I’m sitting on a hill in Little Compton, RI, above a tidal pond connected to the Atlantic Ocean, admiring what would be a great view except for heavy, black clouds that are being sundered by lightning flashes. It just figures that three weeks of hot and rain free weather were broken by a Canadian cold front moving through on a day that was planned for some R & R with classmates. Before you hand me that old saying about needing the rain, consider that it didn’t have to be today.
It’s all about expectations. Most every time I go down to the Maine coast I can count on foggy weather, save a glorious week in Boothbay Harbor when it only rained one day. So my expectation when planning a trip there is that inclement weather will occur.
A few weeks ago I had expectations about the country talking itself into a double-dip recession, and sure enough we seem to be doing it. I grant you that the economic news is not great, and were it not for the distractions of the World Cup, it likely would have been worse.
One of the songs in the movie Anna and the King of Siam is titled A Puzzlement. The King sings “Is a puzzlement” because he does not understand the changes that are happening. I have adopted this phrase when I am frustrated with certain events.
For example, U.S. unemployment figures were down last week, but the inevitable "but" was that they were not down by as much as anticipated. Housing starts were up last month, but not by as much as hoped. Steel production was down more than expected, but still was up from the preceding period. It’s when good news is not so good news, is a puzzlement.
And thus comes the second half of the "W" recession, or when a recovery is not large enough to be a recovery. Congress is back from another of its vacations so I expect that rhetoric will fill the news and talk shows about a slowing economy. The political right is using this to shoot at the president, while the political left will use it as raison d’être to spend more stimulus money. No matter how you cut it, we’ll all be the losers one way or another once the pols decide to use the double-dip as a political tool. Another puzzlement.

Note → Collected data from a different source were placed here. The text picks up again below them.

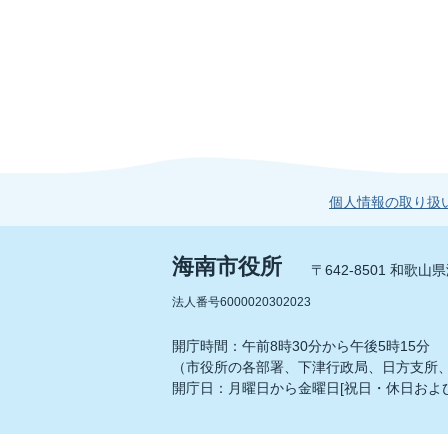
個人情報の取り扱
海南市役所
〒642-8501 和歌
法人番号6000020302023
開庁時間：午前8時30分から午後5時15分
（市役所の各部署、下津行政局、日方支所
開庁日：月曜日から金曜日[祝日・休日および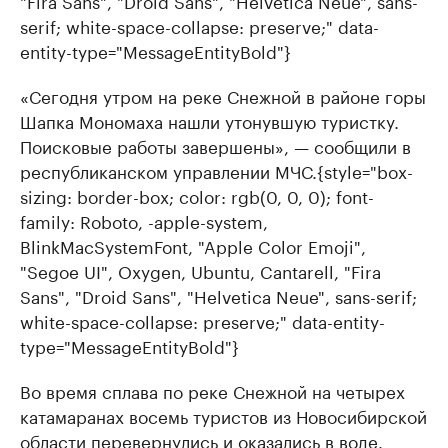
"Fira Sans", "Droid Sans", "Helvetica Neue", sans-
serif; white-space-collapse: preserve;" data-
entity-type="MessageEntityBold"}
«Сегодня утром на реке Снежной в районе горы
Шапка Мономаха нашли утонувшую туристку.
Поисковые работы завершены», — сообщили в
республиканском управлении МЧС.
{style="box-
sizing: border-box; color: rgb(0, 0, 0); font-
family: Roboto, -apple-system,
BlinkMacSystemFont, "Apple Color Emoji",
"Segoe UI", Oxygen, Ubuntu, Cantarell, "Fira
Sans", "Droid Sans", "Helvetica Neue", sans-serif;
white-space-collapse: preserve;" data-entity-
type="MessageEntityBold"}
Во время сплава по реке Снежной на четырех
катамаранах восемь туристов из Новосибирской
области
перевернулись и оказались в воде
.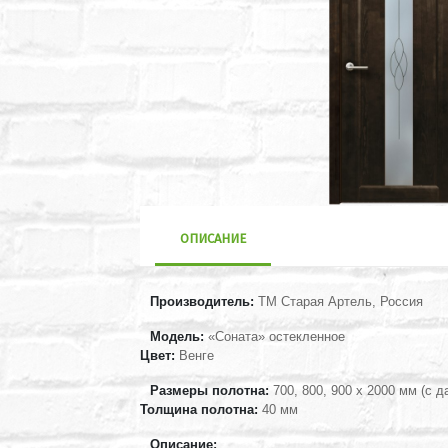
ОПИСАНИЕ
Производитель:
ТМ Старая Артель, Россия
Модель:
«Соната» остекленное
Цвет:
Венге
Размеры полотна:
700, 800, 900 х 2000 мм
(с д
Толщина полотна:
40 мм
Описание:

The laser business is having it mild ups and downs, with some sectors experiencing a mid-summer dip, but when haven’t they gone through this? I recall when I was in the capital equipment business we wrote off July as a month when we could not expect orders at the previous month's levels. So what’s changed? It wasn’t a recession then, just the summer doldrums. Now as it occurs in 2010, some say it’s the precursor to another recession. Is a puzzlement.
Expectations are that consumers will spend us out of recessions, and yet we chastise them for running up credit and going deeper into debt. I was on a rare shopping trip for summer wardrobe bargains on a weekday last week. The department store was pretty much empty, especially the men's department. I asked the sales clerk if he was concerned about the economy. No, he answered, a flier just came out advertising a big sale next week, and all the customers are holding off making purchases until then. I didn’t see that flier or I would have waited myself. . Luckily, the clerk kindly set my goods aside to be paid for this week at the sales prices. Consumer recession? Is a puzzlement.
As I wandered the store, waiting for my wife to find some bargains to lay-away for the sale, I perused the clothes racks looking at sewn-in labels. It’s a game I play when I kill time in the women’s department while she tries on possible purchases. My tops on international manufacturing locations has been 10 countries, but this day I could only make seven as China and Vietnam seemed to dominate certain brand names.
It occurred to me that the U. S. clothing manufacturers aren’t feeling the impact of the shoppers for these goods as they are all made offshore. Retail sales may be off, but that impacts the stores not the manufacturers. Simplistic? What else do you expect? I’m relaxing watching the storm move offshore and a brighter sky approaching from the West. It will be a better afternoon with the expectation for a lovely sunset; and that’s not a puzzlement.